Proving tail bound of a random projection Let $R \in \mathbb{R}^{n,d}$ be a random Gaussian matrix comprised of independent $\operatorname{N}(0,\frac{1}{n})$ entries, let $\textbf{w}$ and $\textbf{x}$ be vectors in $\mathbb{R}^d$, and let $\epsilon \in (0,1)$. In Shi et al. 2012, it is claimed in Lemma 10 that $$\operatorname{Pr}(1-\epsilon \leq \frac{\|R\textbf{x}\|^2}{\|\textbf{x}\|^2} \leq 1 + \epsilon) \geq 1 - 2\exp(-\frac{n}{2}(\frac{\epsilon^2}{2}-\frac{\epsilon^3}{3}))$$
I don't understand how this lower bound was obtained.

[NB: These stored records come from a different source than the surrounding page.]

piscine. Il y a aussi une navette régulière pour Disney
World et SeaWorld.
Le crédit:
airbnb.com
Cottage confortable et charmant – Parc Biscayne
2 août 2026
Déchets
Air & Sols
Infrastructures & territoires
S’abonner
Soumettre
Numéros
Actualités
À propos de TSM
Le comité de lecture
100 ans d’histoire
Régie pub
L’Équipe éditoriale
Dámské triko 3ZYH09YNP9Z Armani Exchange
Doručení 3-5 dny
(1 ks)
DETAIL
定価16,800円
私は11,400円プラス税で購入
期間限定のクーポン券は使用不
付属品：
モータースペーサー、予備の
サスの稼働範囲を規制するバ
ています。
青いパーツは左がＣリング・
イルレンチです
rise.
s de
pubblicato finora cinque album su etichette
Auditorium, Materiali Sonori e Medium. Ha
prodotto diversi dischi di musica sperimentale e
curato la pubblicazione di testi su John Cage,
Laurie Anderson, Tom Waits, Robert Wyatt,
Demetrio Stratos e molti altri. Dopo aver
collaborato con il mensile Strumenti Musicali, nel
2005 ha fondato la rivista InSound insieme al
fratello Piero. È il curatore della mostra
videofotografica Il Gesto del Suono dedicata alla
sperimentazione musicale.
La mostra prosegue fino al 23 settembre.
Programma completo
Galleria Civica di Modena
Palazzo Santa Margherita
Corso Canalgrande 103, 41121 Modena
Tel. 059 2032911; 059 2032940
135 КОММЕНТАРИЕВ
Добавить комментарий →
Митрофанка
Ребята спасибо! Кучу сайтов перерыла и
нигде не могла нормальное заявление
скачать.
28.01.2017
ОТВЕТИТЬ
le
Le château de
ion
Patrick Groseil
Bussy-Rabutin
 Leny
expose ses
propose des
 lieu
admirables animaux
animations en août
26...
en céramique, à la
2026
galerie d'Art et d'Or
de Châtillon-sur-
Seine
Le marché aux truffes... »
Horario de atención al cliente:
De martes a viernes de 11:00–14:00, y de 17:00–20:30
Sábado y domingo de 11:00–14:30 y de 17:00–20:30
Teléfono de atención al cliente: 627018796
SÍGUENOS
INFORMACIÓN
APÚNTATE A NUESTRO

It seems to me that when you want to find a lower bound on a probability in a situation like this, you should try to minimize $$\operatorname{Pr}\bigg(\frac{\|R\textbf{x}\|^2}{\|\textbf{x}\|^2} \leq 1 + \epsilon \bigg)$$ and maximize $$\operatorname{Pr}\bigg(\frac{\|R\textbf{x}\|^2}{\|\textbf{x}\|^2} \leq 1 - \epsilon \bigg)$$
If that's what Shi et al. did in this situation, I don't understand how they did it.
 A: This follows from the proof of the Johnson-Lindestrauss Lemma in Dasgupta & Gupta "An elementary proof of a theorem of johnson and lindenstrauss." I will reference the tech report version available at https://pdfs.semanticscholar.org/038e/c2f6d7098c7d039bb142c04fcd5854107b54.pdf .
In the proof of Theorem 2.1 on p.2 of the linked tech report, make the correspondence k (in theorem 2.1) to n in your quoted Lemma 10; the remaining correspondences can be seen more clearly in section 3.1 of https://cs.stanford.edu/people/mmahoney/cs369m/Lectures/lecture1.pdf.  Then we can see, per the 2nd to last lines in each direction of the proof of Theorem 2.1,
 $$\operatorname{Pr}(\frac{\|R\textbf{x}\|^2}{\|\textbf{x}\|^2} \geq 1 + \epsilon) \leq \exp(-\frac{n}{2}(\frac{\epsilon^2}{2}-\frac{\epsilon^3}{3}))$$
 $$\operatorname{Pr}(1-\epsilon \geq \frac{\|R\textbf{x}\|^2}{\|\textbf{x}\|^2}) \leq \exp(-\frac{n}{4}\epsilon^2))$$
Taking complements, we have by Boole's Inequality,
 $$\operatorname{Pr}(1-\epsilon \leq \frac{\|R\textbf{x}\|^2}{\|\textbf{x}\|^2} \leq 1 + \epsilon) \geq 1 - \exp(-\frac{n}{2}(\frac{\epsilon^2}{2}-\frac{\epsilon^3}{3})) - \exp(-\frac{n}{4}\epsilon^2))$$ which is sharper than the result to be shown.